The second obstacle is late presentation. Some women do not know they are pregnant until late in pregnancy, or do not know they are living with HIV until labor begins. By then, the window for prevention has narrowed. The virus has had months to replicate, and the standard interventions—months of maternal treatment, intravenous medication during delivery, infant prophylaxis—must be compressed into days or hours.
The third is geography and resources. In wealthy countries with robust health systems, vertical transmission is nearly extinct. In resource-limited settings—parts of Africa, Asia, and Latin America where the burden of HIV is heaviest—the infrastructure to deliver consistent care, the trained personnel to manage complex pregnancies, and the supply chains to ensure medications are available remain fragile.
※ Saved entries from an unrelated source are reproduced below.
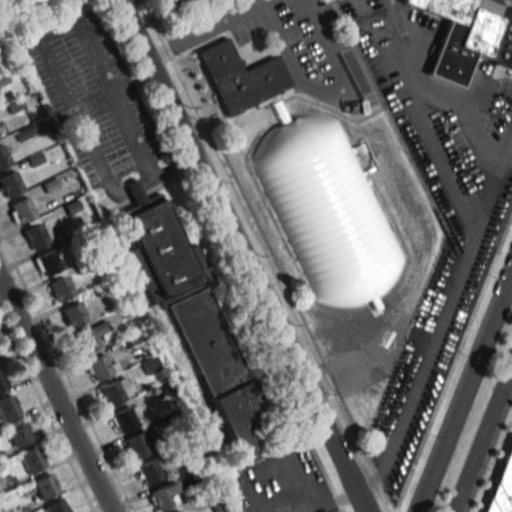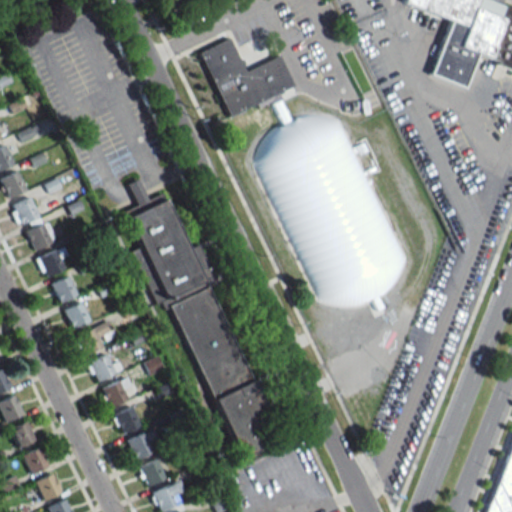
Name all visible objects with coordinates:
building: (175, 3)
road: (249, 9)
building: (470, 35)
building: (468, 36)
road: (41, 47)
building: (240, 77)
road: (434, 93)
road: (94, 106)
building: (3, 157)
road: (142, 160)
parking lot: (439, 180)
building: (9, 183)
road: (146, 183)
road: (135, 189)
building: (21, 209)
building: (288, 211)
building: (37, 234)
road: (240, 256)
building: (48, 261)
building: (60, 288)
building: (344, 291)
building: (72, 314)
building: (193, 317)
road: (437, 333)
building: (91, 336)
building: (99, 367)
building: (2, 382)
road: (463, 390)
building: (112, 391)
road: (55, 397)
building: (8, 407)
building: (123, 419)
building: (19, 433)
road: (483, 438)
building: (141, 443)
building: (511, 449)
building: (32, 460)
building: (509, 465)
road: (495, 470)
building: (148, 471)
parking lot: (285, 483)
building: (502, 485)
building: (44, 486)
building: (506, 487)
building: (163, 495)
building: (499, 500)
building: (217, 501)
building: (56, 506)
road: (307, 506)
building: (490, 507)
building: (177, 511)
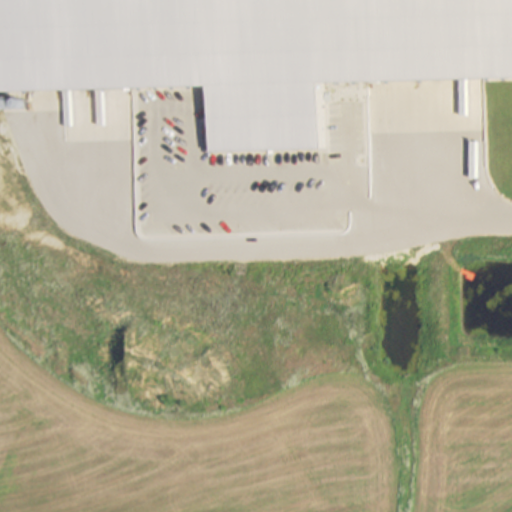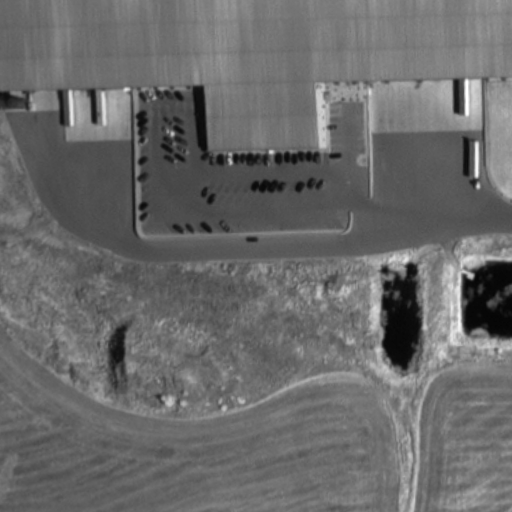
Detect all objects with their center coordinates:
road: (272, 248)
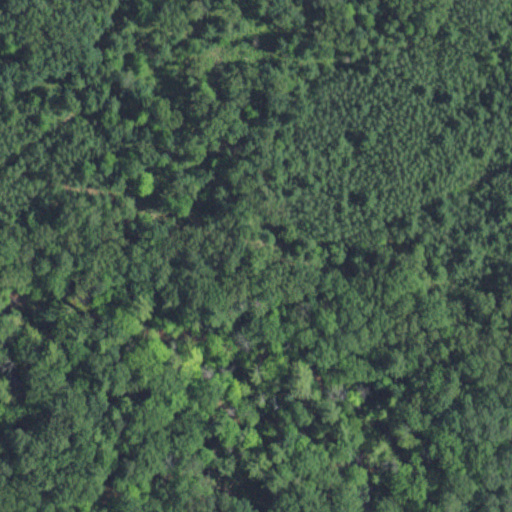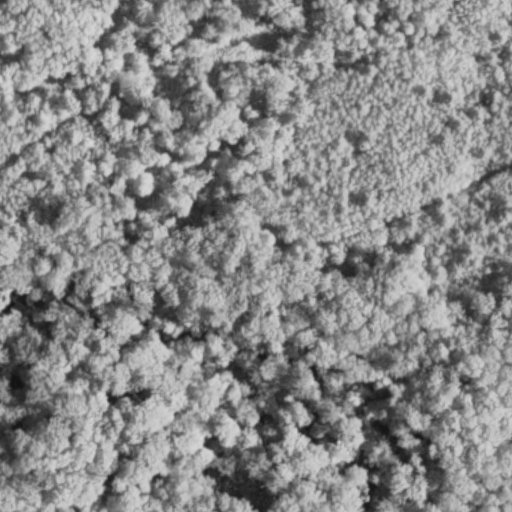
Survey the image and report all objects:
road: (259, 235)
road: (268, 259)
road: (109, 483)
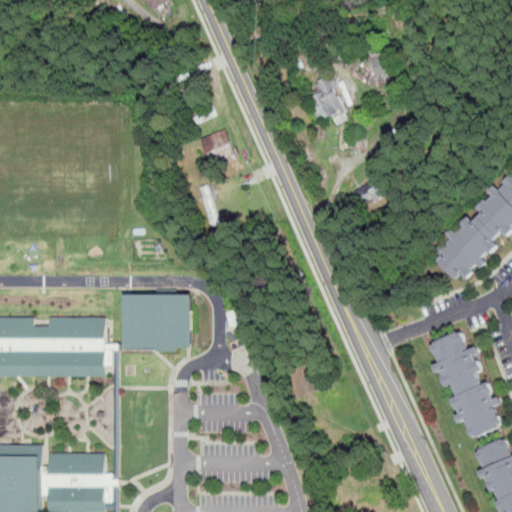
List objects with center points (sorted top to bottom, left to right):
building: (403, 1)
building: (404, 1)
building: (157, 3)
building: (158, 3)
building: (383, 61)
building: (384, 61)
building: (328, 98)
building: (330, 101)
building: (219, 146)
building: (220, 147)
road: (338, 186)
building: (371, 192)
building: (211, 204)
building: (479, 235)
building: (482, 242)
road: (308, 255)
road: (323, 256)
road: (143, 281)
road: (505, 314)
road: (441, 320)
building: (160, 321)
building: (161, 322)
road: (379, 328)
road: (387, 341)
building: (55, 347)
building: (55, 347)
road: (223, 359)
building: (469, 384)
building: (477, 388)
road: (101, 394)
road: (225, 413)
road: (19, 420)
road: (117, 424)
road: (428, 431)
road: (235, 463)
building: (501, 469)
building: (498, 470)
road: (148, 472)
building: (23, 478)
building: (54, 480)
building: (79, 481)
road: (127, 482)
road: (160, 496)
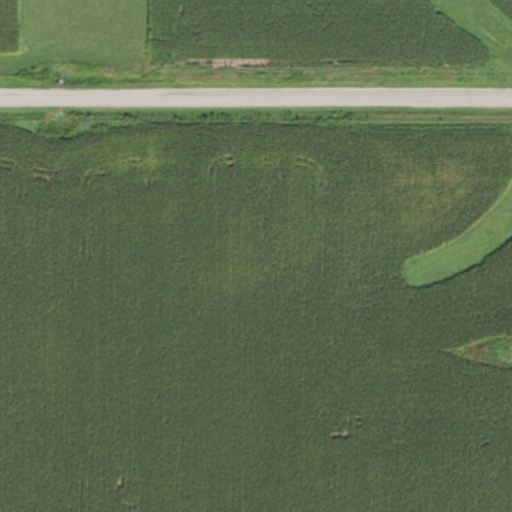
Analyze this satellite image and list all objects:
road: (256, 99)
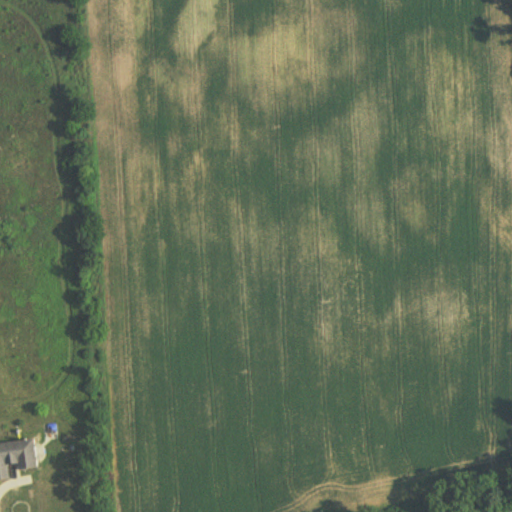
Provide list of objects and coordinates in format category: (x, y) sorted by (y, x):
building: (17, 459)
road: (507, 511)
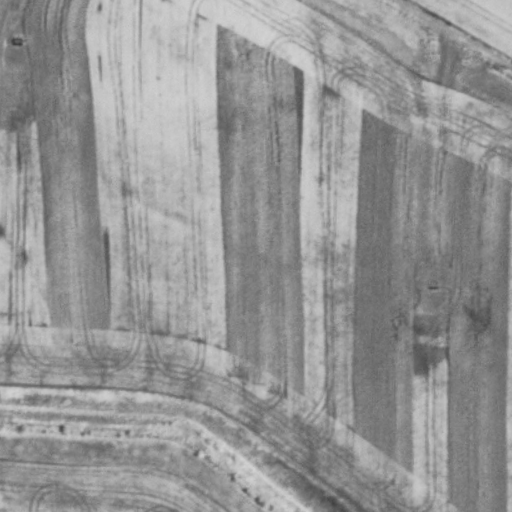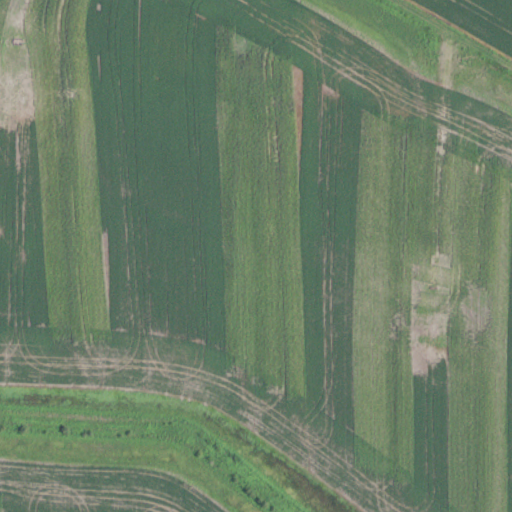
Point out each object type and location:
road: (452, 32)
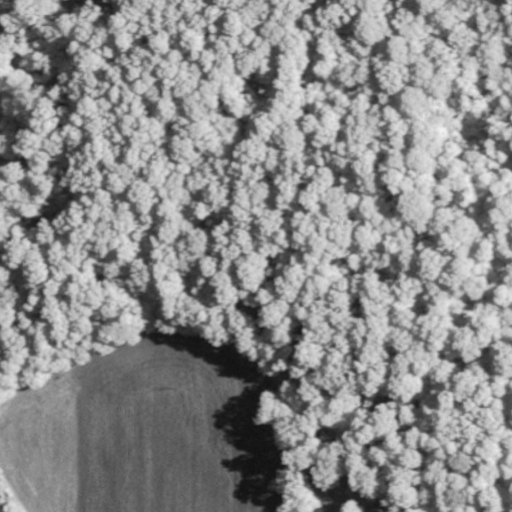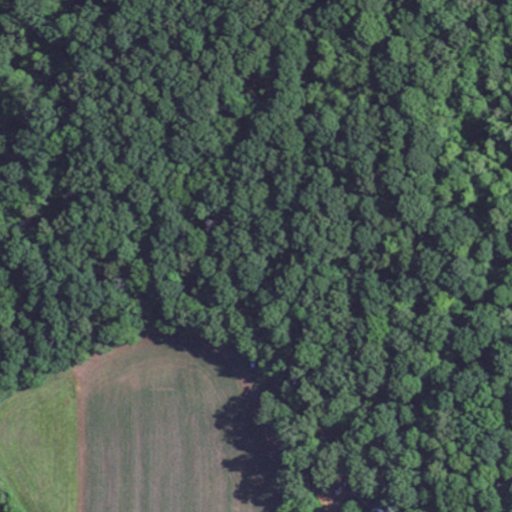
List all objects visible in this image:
road: (355, 440)
building: (389, 508)
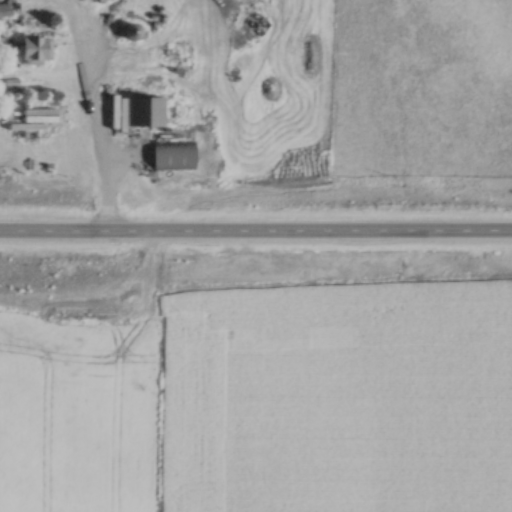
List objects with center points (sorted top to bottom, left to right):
building: (128, 32)
building: (33, 49)
building: (139, 112)
road: (104, 138)
building: (170, 155)
road: (255, 233)
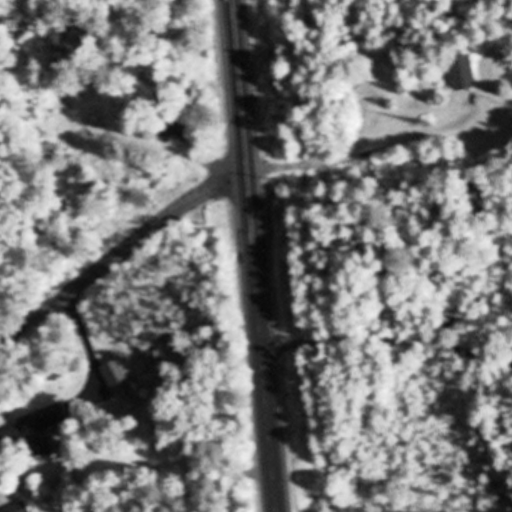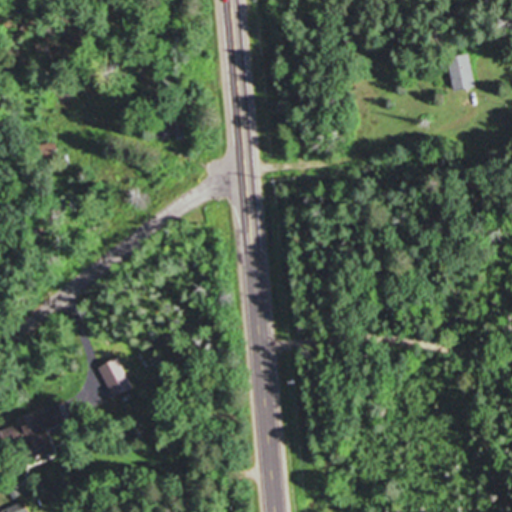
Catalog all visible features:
building: (464, 73)
road: (121, 252)
road: (259, 255)
building: (118, 380)
building: (33, 439)
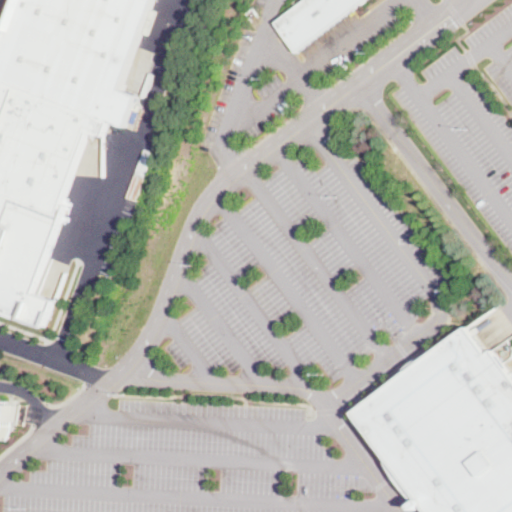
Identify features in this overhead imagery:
parking lot: (2, 7)
road: (385, 9)
road: (427, 10)
road: (455, 11)
building: (313, 18)
building: (312, 19)
road: (461, 36)
building: (75, 51)
road: (470, 57)
road: (499, 59)
road: (464, 60)
road: (292, 69)
road: (495, 88)
road: (479, 116)
parking lot: (471, 117)
road: (337, 119)
building: (54, 122)
road: (449, 138)
road: (431, 181)
road: (122, 182)
building: (35, 189)
road: (370, 204)
parking lot: (122, 205)
road: (202, 211)
road: (348, 241)
road: (317, 265)
parking lot: (306, 274)
road: (290, 288)
road: (252, 306)
road: (55, 322)
road: (221, 329)
road: (187, 346)
road: (401, 357)
road: (52, 362)
road: (297, 386)
road: (98, 388)
road: (216, 393)
road: (66, 399)
road: (330, 410)
building: (6, 417)
building: (7, 417)
road: (210, 419)
building: (452, 426)
building: (452, 428)
road: (201, 458)
parking lot: (194, 463)
road: (200, 497)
Health disparities are not accidental; they are baked into the systems themselves.
What the supplement signals is that the conversation has shifted. The question is no longer whether vertical transmission can be prevented. It is why it still happens, and what it will take to close the gap between the possible and the actual. The editors and contributors are asking hard questions about adherence support, about how to reach pregnant women early, about how to build health systems in places where resources are scarce. These are not questions that have simple answers, but they are the questions that matter now.
Citas Notables
Eliminating vertical transmission remains a global public health priority, and significant challenges persist in optimizing maternal adherence to antiretroviral treatment, managing late-presenting pregnancies and addressing health disparities in resource-limited settings.— Journal of the International AIDS Society supplement editors
La Conversación del Hearth Otra perspectiva de la historia
The science works—sub-2 percent transmission when people take their medication. So why does the supplement exist at all?
Because knowing something works in a trial and making it work for every pregnant woman are two entirely different things. The supplement is asking: what happens in the real world, where women are poor, where clinics are understaffed, where stigma is real?
You're saying the problem isn't medical anymore.
Exactly. The medicine solved the medical problem. What remains is everything else—getting women to take pills every day, finding them before they go into labor, building health systems that can actually deliver care where it's needed.
Late presentation seems like it should be easier to solve than adherence. Just screen more women earlier.
In theory, yes. But screening requires access to clinics, trust in the health system, knowledge that you might be at risk. In resource-limited settings, those things aren't guaranteed. And even when women are found early, keeping them engaged in care through pregnancy is its own challenge.
So the three editors—they're from the US, Brazil, and Zimbabwe. Is that deliberate?
It has to be. The problem looks different in each place. What works in a wealthy country's health system won't transplant directly to somewhere with a fraction of the resources. The supplement is trying to learn from all three contexts at once.
What comes next? After this supplement, what actually changes?
That's the harder question. The supplement names the problems clearly. Whether health systems have the will and resources to solve them—that's what happens in the years ahead.